Is it possible to do something like this?

var pattern = /some regex segment/ + /* comment here */
    /another segment/;

Or do I have to use new RegExp() syntax and concatenate a string? I'd prefer to use the literal as the code is both more self-evident and concise.

Answer 1

Here is how to create a regular expression without using the regular expression literal syntax.
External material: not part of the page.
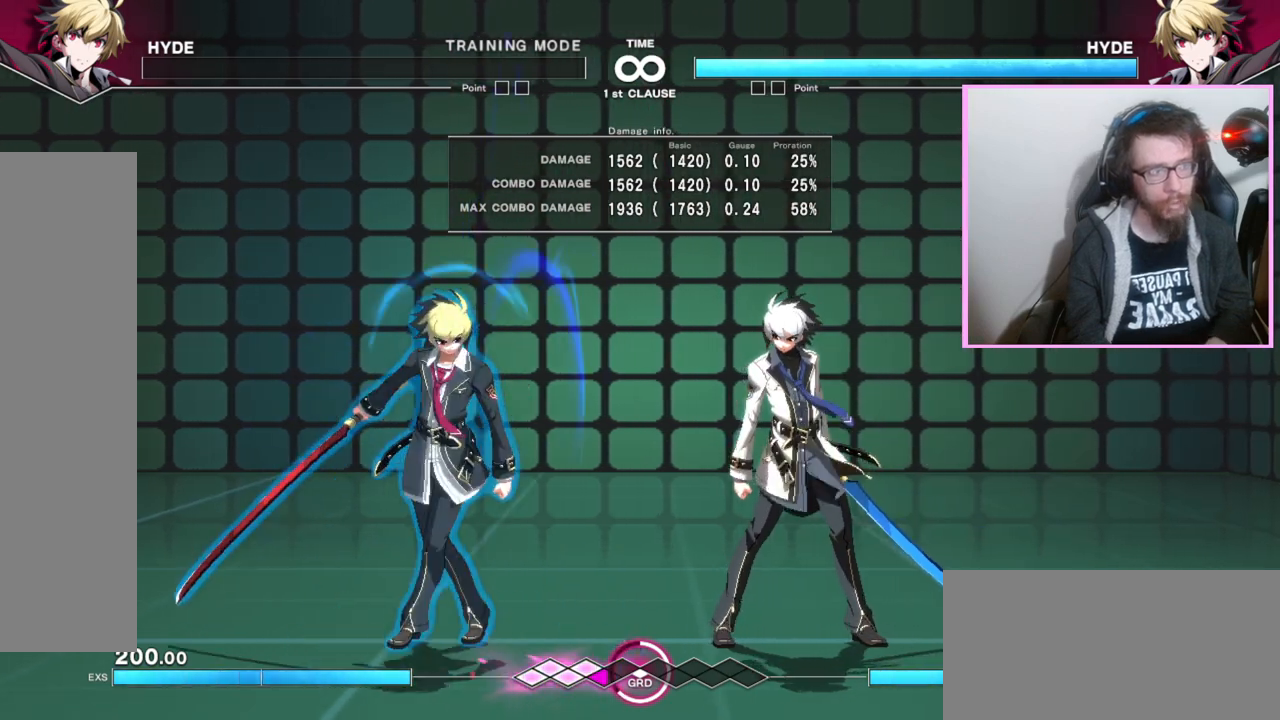
{"dt_ms": 500, "buttons": ["DPAD_RIGHT"], "events": [[333, "DPAD_RIGHT", "down"]]}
This lets you do arbitrary string manipulation before it becomes a regular expression object:

var segment_part = "some bit of the regexp";
var pattern = new RegExp("some regex segment" + /*comment here */
              segment_part + /* that was defined just now */
              "another segment");

If you have two regular expression literals, you can in fact concatenate them using this technique:

var regex1 = /foo/g;
var regex2 = /bar/y;
var flags = (regex1.flags + regex2.flags).split("").sort().join("").replace(/(.)(?=.*\1)/g, "");
var regex3 = new RegExp(regex1.source + regex2.source, flags);
// regex3 is now /foobar/gy

It's just more wordy than just having expression one and two being literal strings instead of literal regular expressions.

Answer 2

If you need concatenation in a regular expression, don't write wild code, just use RegEXP, backslashes and concatenation.

What do you need:

const cookieName = 'my-cookie';
const regex = /(?:(?:^|.*;\s*)cookieName\s*\=\s*([^;]*).*$)|^.*$/;

How to implement:

const cookieName = 'my-cookie';
const regex = new RegExp('(?:(?:^|.*;\\s*)' + cookieName + '\\s*\\=\\s*([^;]*).*$)|^.*$');
console.log(regex);

Good luck!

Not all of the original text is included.